Journal of Political Economy, forthcoming
Abstract:
In a randomized controlled trial, we test whether removal of a barrier to exercise can improve academic performance. We find strong support for this hypothesis: University students who were provided with a free gym card exercised more and had a significant improvement in academic performance. The treated students were less likely to drop out of classes and to fail at the exam. We provide evidence showing that exercise caused a healthier lifestyle and increased perceived self-control, which ultimately improved academic performance. The study demonstrates that removing barriers to physical activity can be an important tool for improving educational achievements.
College Canceled: What Happened to California’s High School Graduating Class of 2020?
Scott Carrell et al.
Educational Researcher, December 2025, Pages 528-539
Abstract:
Using individual-level administrative data from California linked to survey data, this study explores how and why recent high school graduates’ college trajectories may have been altered by the pandemic. We find sizable negative effects on college enrollment for the California high school graduating class of 2020. Similar to national trends, we find these enrollment declines were largest in the community college sector and for underrepresented minority students, low-income students, and students from high schools with low college-sending rates. At the same time, enrollment in the highly selective University of California system increased. These enrollment gains were concentrated among Asian and White students and those who attended high schools that historically send a large share of their graduates to college. Thus, the pandemic appears to have worsened inequalities not only in overall college enrollment but also in access to more elite institutions.

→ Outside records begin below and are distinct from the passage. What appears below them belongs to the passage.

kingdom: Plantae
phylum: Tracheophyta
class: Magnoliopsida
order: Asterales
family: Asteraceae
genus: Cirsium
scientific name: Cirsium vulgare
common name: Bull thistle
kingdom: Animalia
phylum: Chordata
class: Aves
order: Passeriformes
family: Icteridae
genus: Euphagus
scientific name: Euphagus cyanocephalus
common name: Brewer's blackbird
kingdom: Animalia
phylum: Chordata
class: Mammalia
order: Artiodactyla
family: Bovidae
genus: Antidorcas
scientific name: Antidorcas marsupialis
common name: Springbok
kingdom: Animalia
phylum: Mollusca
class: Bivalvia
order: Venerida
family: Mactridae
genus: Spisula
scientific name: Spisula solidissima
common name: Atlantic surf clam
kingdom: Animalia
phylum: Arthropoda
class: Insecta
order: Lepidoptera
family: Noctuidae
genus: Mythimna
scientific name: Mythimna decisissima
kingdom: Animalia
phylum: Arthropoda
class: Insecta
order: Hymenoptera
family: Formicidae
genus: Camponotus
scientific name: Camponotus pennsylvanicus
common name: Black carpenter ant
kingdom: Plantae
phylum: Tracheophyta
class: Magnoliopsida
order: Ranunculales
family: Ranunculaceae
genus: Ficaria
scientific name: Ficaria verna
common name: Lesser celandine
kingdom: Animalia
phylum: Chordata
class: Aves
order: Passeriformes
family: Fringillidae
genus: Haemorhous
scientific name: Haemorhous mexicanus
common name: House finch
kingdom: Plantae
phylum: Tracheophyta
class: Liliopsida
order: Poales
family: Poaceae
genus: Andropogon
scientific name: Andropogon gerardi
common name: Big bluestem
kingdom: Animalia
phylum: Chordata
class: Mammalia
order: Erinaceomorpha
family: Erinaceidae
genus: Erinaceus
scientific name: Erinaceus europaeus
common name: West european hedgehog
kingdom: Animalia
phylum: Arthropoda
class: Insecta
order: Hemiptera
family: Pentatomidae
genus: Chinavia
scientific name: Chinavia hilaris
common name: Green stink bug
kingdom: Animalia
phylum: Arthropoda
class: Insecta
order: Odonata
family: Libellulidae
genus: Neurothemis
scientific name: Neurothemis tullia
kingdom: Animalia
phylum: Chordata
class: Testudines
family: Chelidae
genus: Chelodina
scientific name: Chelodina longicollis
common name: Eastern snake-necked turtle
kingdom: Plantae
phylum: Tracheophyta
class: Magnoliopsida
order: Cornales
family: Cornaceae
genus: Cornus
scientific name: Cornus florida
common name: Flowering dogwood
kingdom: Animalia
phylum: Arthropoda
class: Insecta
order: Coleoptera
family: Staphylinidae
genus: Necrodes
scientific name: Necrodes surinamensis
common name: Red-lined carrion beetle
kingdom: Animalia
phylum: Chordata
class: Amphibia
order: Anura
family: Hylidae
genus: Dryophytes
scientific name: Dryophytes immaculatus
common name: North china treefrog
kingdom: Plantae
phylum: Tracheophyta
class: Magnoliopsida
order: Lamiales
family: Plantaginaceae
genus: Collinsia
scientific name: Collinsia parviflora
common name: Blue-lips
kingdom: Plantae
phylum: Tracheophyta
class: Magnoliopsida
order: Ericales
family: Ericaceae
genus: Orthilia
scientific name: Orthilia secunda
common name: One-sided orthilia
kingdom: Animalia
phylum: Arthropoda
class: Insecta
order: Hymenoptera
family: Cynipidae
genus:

Can States Sustain and Replicate School District Improvement? Evidence from Massachusetts on Multilevel Governance
Beth Schueler, Liz Nigro & John Wang
American Educational Research Journal, December 2025, Pages 1133-1172
Abstract:
Limited scholarship has examined school districtwide turnaround reforms beyond the first few years of implementation or efforts to replicate successes in new contexts. We studied Massachusetts, home to a state takeover of the Lawrence school district that led to academic gains in early reform years and where state leaders attempted to replicate this success in three additional communities. We used statewide student-level data (2006–7 to 2018–19) and event study methods to estimate medium-term impacts on student outcomes. We found that improvements were largely sustained in Lawrence. We observed evidence of successful replication in the Springfield Empowerment Zone but not Holyoke or Southbridge. Cases with positive outcomes struck a unique balance between both state and local decision-making authority, suggesting that multilevel governance can provide one pathway for effective state-led school district improvement.